ECLI:NL:RBLIM:2017:12058
Rechtbank Limburg
- Eerste aanleg - enkelvoudig
- Rechtspraak.nl
Vernietiging van ontslag op staande voet en ontvankelijkheid van verzoek
In deze zaak heeft de kantonrechter op 7 december 2017 uitspraak gedaan in een verzoekschriftprocedure tussen [verzoeker] en de besloten vennootschap SoyBeanCompany b.v. [verzoeker] verzocht om de vernietiging van zijn ontslag op staande voet, dat volgens hem nietig zou zijn.
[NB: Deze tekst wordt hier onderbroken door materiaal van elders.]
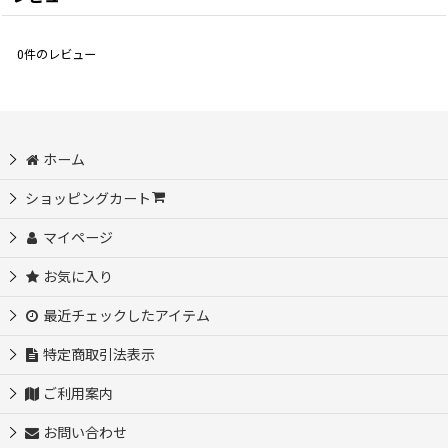
0
件のレビュー
ホーム
ショッピングカート
マイページ
お気に入り
最近チェックしたアイテム
特定商取引法表示
ご利用案内
お問い合わせ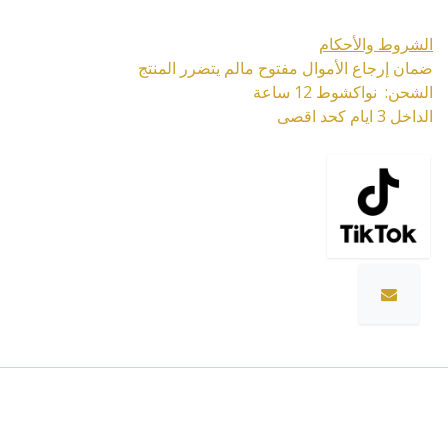
الشروط والأحكام
ضمان إرجاع الأموال مفتوح مالم يتضرر المنتج
الشحن: نواكشوط 12 ساعة
الداخل 3 ايام كحد اقصى
المواصفات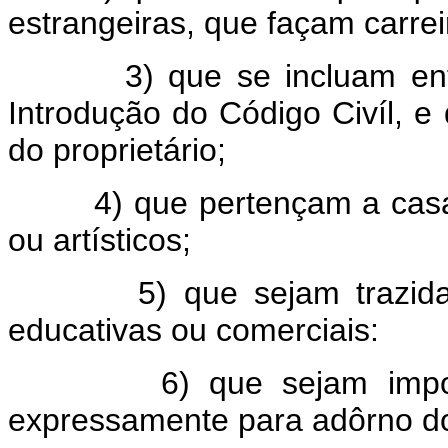
estrangeiras, que façam carrei
3) que se incluam en
Introdução do Código Civíl, e 
do proprietário;
4) que pertençam a casa
ou artísticos;
5) que sejam trazid
educativas ou comerciais:
6) que sejam impo
expressamente para adôrno do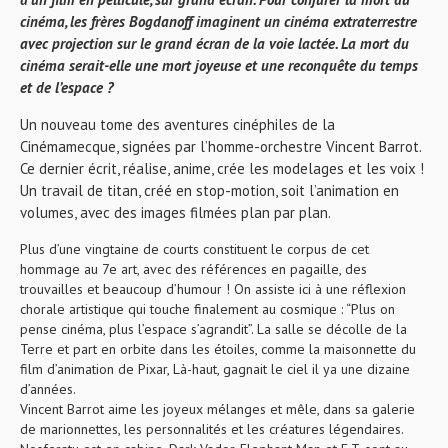
cinéma, les frères Bogdanoff imaginent un cinéma extraterrestre
avec projection sur le grand écran de la voie lactée. La mort du
cinéma serait-elle une mort joyeuse et une reconquête du temps
et de l’espace ?
Un nouveau tome des aventures cinéphiles de la
Cinémamecque, signées par l’homme-orchestre Vincent Barrot.
Ce dernier écrit, réalise, anime, crée les modelages et les voix !
Un travail de titan, créé en stop-motion, soit l’animation en
volumes, avec des images filmées plan par plan.
Plus d’une vingtaine de courts constituent le corpus de cet
hommage au 7e art, avec des références en pagaille, des
trouvailles et beaucoup d’humour ! On assiste ici à une réflexion
chorale artistique qui touche finalement au cosmique : “Plus on
pense cinéma, plus l’espace s’agrandit”. La salle se décolle de la
Terre et part en orbite dans les étoiles, comme la maisonnette du
film d’animation de Pixar, Là-haut, gagnait le ciel il ya une dizaine
d’années.
Vincent Barrot aime les joyeux mélanges et mêle, dans sa galerie
de marionnettes, les personnalités et les créatures légendaires.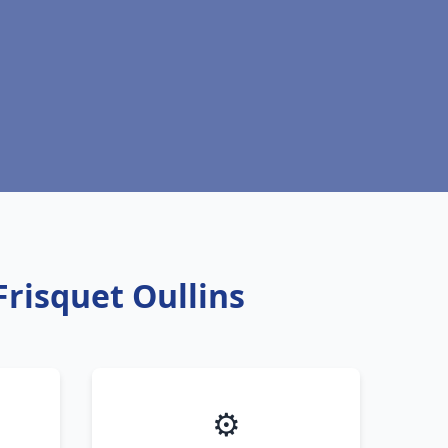
Frisquet Oullins
⚙️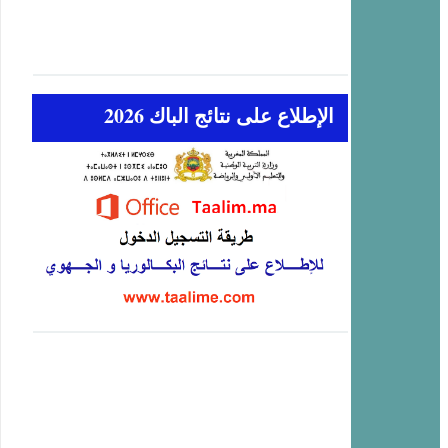
الإطلاع على نتائج الباك 2026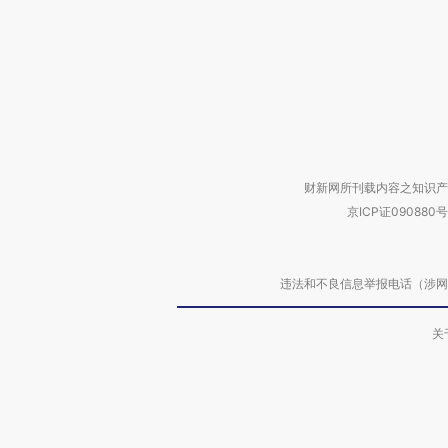
财新网所刊载内容之知识产
京ICP证090880号
违法和不良信息举报电话（涉网络暴力有
关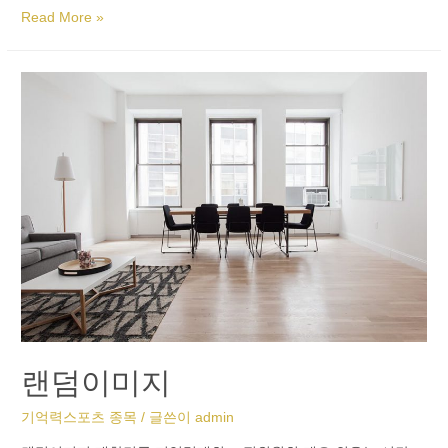
Read More »
랜덤이미지
기억력스포츠 종목
/ 글쓴이
admin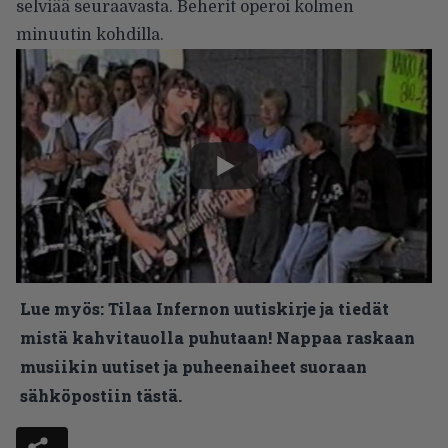
selviää seuraavasta. Beherit operoi kolmen
minuutin kohdilla.
Lue myös:
Tilaa Infernon uutiskirje ja tiedät
mistä kahvitauolla puhutaan! Nappaa raskaan
musiikin uutiset ja puheenaiheet suoraan
sähköpostiin tästä.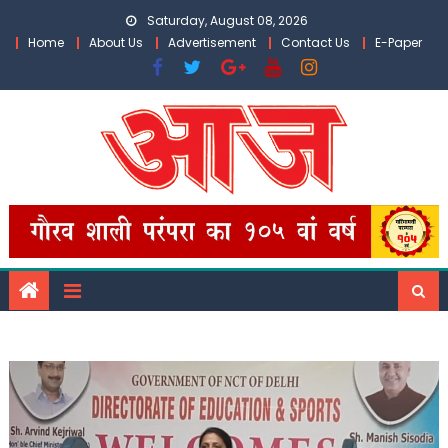
Skip
Saturday, August 08, 2026
to
Home
About Us
Advertisement
Contact Us
E-Paper
content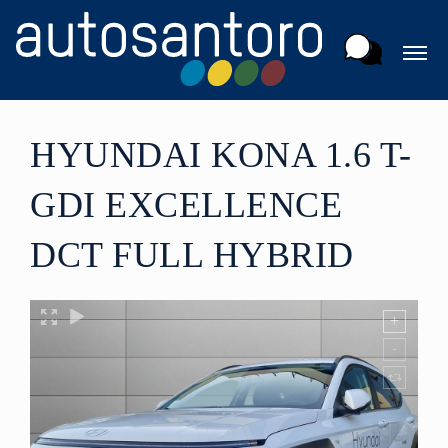
HYUNDAI KONA 1.6 T-
GDI EXCELLENCE
DCT FULL HYBRID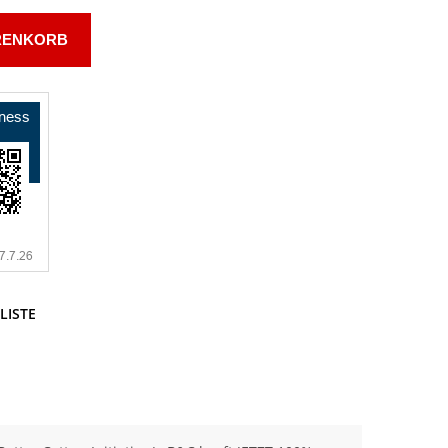
RENKORB
LISTE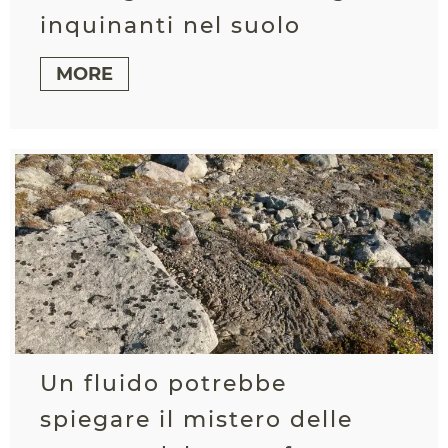
inquinanti nel suolo
MORE
Un fluido potrebbe
spiegare il mistero delle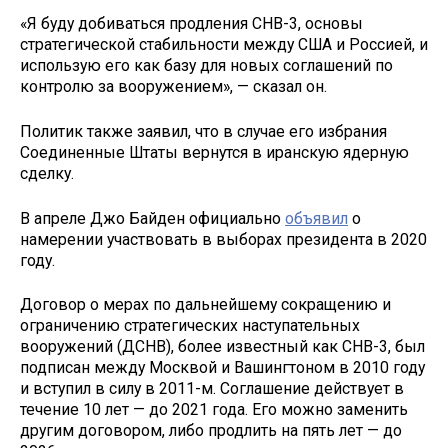
«Я буду добиваться продления СНВ-3, основы
стратегической стабильности между США и Россией, и
использую его как базу для новых соглашений по
контролю за вооружением», — сказал он.
Политик также заявил, что в случае его избрания
Соединенные Штаты вернутся в иранскую ядерную
сделку.
В апреле Джо Байден официально
объявил
о
намерении участвовать в выборах президента в 2020
году.
Договор о мерах по дальнейшему сокращению и
ограничению стратегических наступательных
вооружений (ДСНВ), более известный как СНВ-3, был
подписан между Москвой и Вашингтоном в 2010 году
и вступил в силу в 2011-м. Соглашение действует в
течение 10 лет — до 2021 года. Его можно заменить
другим договором, либо продлить на пять лет — до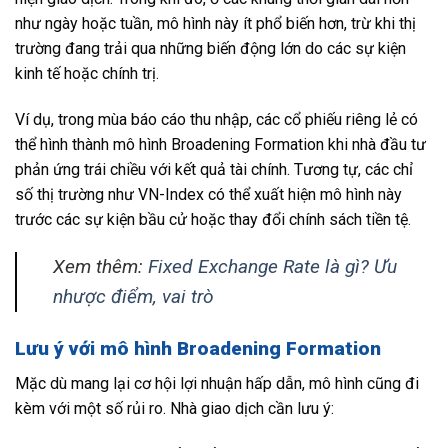
như ngày hoặc tuần, mô hình này ít phổ biến hơn, trừ khi thị
trường đang trải qua những biến động lớn do các sự kiện
kinh tế hoặc chính trị.
Ví dụ, trong mùa báo cáo thu nhập, các cổ phiếu riêng lẻ có
thể hình thành mô hình Broadening Formation khi nhà đầu tư
phản ứng trái chiều với kết quả tài chính. Tương tự, các chỉ
số thị trường như VN-Index có thể xuất hiện mô hình này
trước các sự kiện bầu cử hoặc thay đổi chính sách tiền tệ.
Xem thêm:
Fixed Exchange Rate là gì? Ưu
nhược điểm, vai trò
Lưu ý với mô hình Broadening Formation
Mặc dù mang lại cơ hội lợi nhuận hấp dẫn, mô hình cũng đi
kèm với một số rủi ro. Nhà giao dịch cần lưu ý: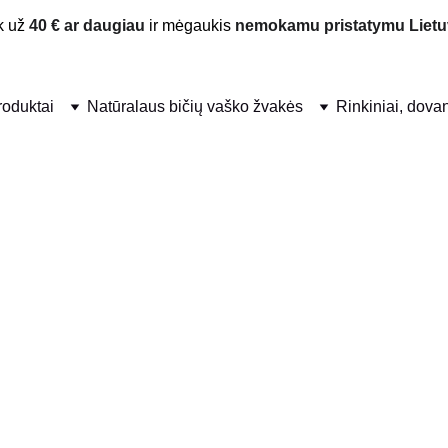
 už 
40 € ar daugiau
 ir mėgaukis 
nemokamu pristatymu Lietu
produktai
Natūralaus bičių vaško žvakės
Rinkiniai, dova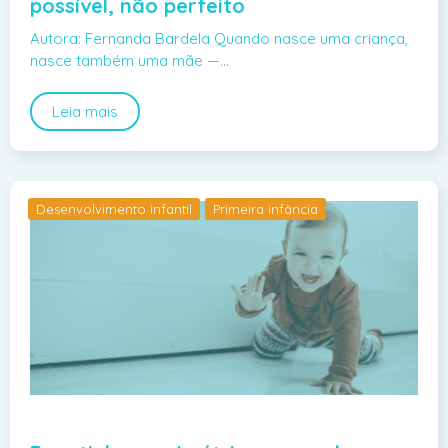
possível, não perfeito
Autora: Fernanda Bardela Quando nasce uma criança,
nasce também uma mãe —…
Leia mais
Desenvolvimento infantil
Primeira infância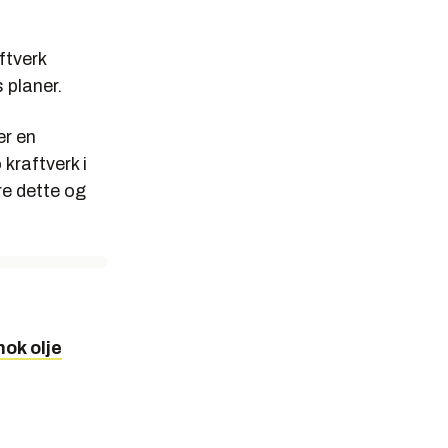
ftverk
 planer.
er en
 kraftverk i
re dette og
nok olje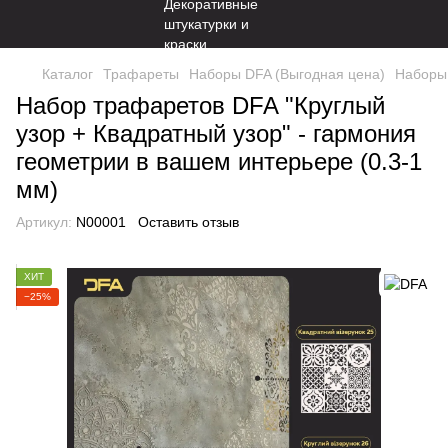
Каталог
Трафареты
Наборы DFA (Выгодная цена)
Наборы 
Набор трафаретов DFA "Круглый
узор + Квадратный узор" - гармония
геометрии в вашем интерьере (0.3-1
мм)
Артикул:
N00001
Оставить отзыв
ХИТ
−25%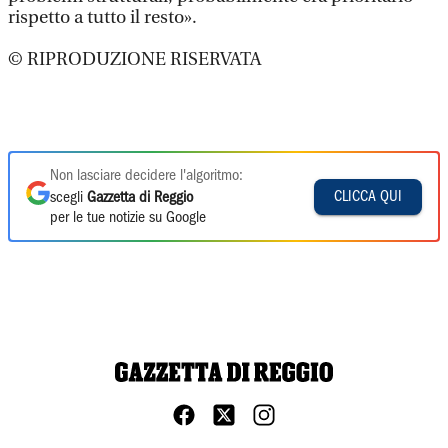
rispetto a tutto il resto».
© RIPRODUZIONE RISERVATA
Non lasciare decidere l'algoritmo:
CLICCA QUI
scegli
Gazzetta di Reggio
per le tue notizie su Google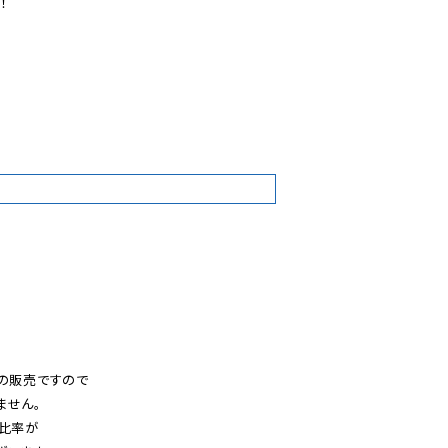


9
の販売ですので

せん。

比率が
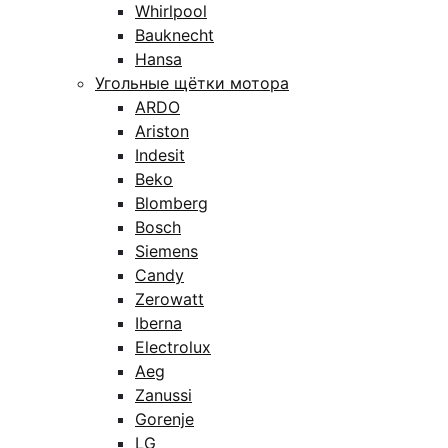
Whirlpool
Bauknecht
Hansa
Угольные щётки мотора
ARDO
Ariston
Indesit
Beko
Blomberg
Bosch
Siemens
Candy
Zerowatt
Iberna
Electrolux
Aeg
Zanussi
Gorenje
LG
De procedure begon met een verzoekschrift dat op 1 november 2017 ter griffie werd ontvangen, waarin [verzoeker] stelde dat hij ten onrechte was ontslagen. Hij was op 31 augustus 2017 telefonisch door een medewerker van SoyBeanCompany geïnformeerd dat hij zich per direct ontslagen kon beschouwen, terwijl hij op dat moment in het ziekenhuis was. De kantonrechter oordeelde dat het verzoek tot vernietiging van de opzegging niet-ontvankelijk was, omdat het verzoek niet binnen de wettelijke termijn van twee maanden na de beëindiging van de arbeidsovereenkomst was ingediend. De arbeidsovereenkomst was volgens de kantonrechter op 31 augustus 2017 geëindigd, en het verzoek was pas op 1 november 2017 ingediend. De kantonrechter benadrukte dat de vervaltermijn absoluut is en ambtshalve moet worden toegepast. Hierdoor werd het verzoek van [verzoeker] niet inhoudelijk beoordeeld. Tevens werd [verzoeker] veroordeeld in de proceskosten, die door de kantonrechter op € 50,00 werden vastgesteld, aangezien SoyBeanCompany niet door een professionele gemachtigde was bijgestaan.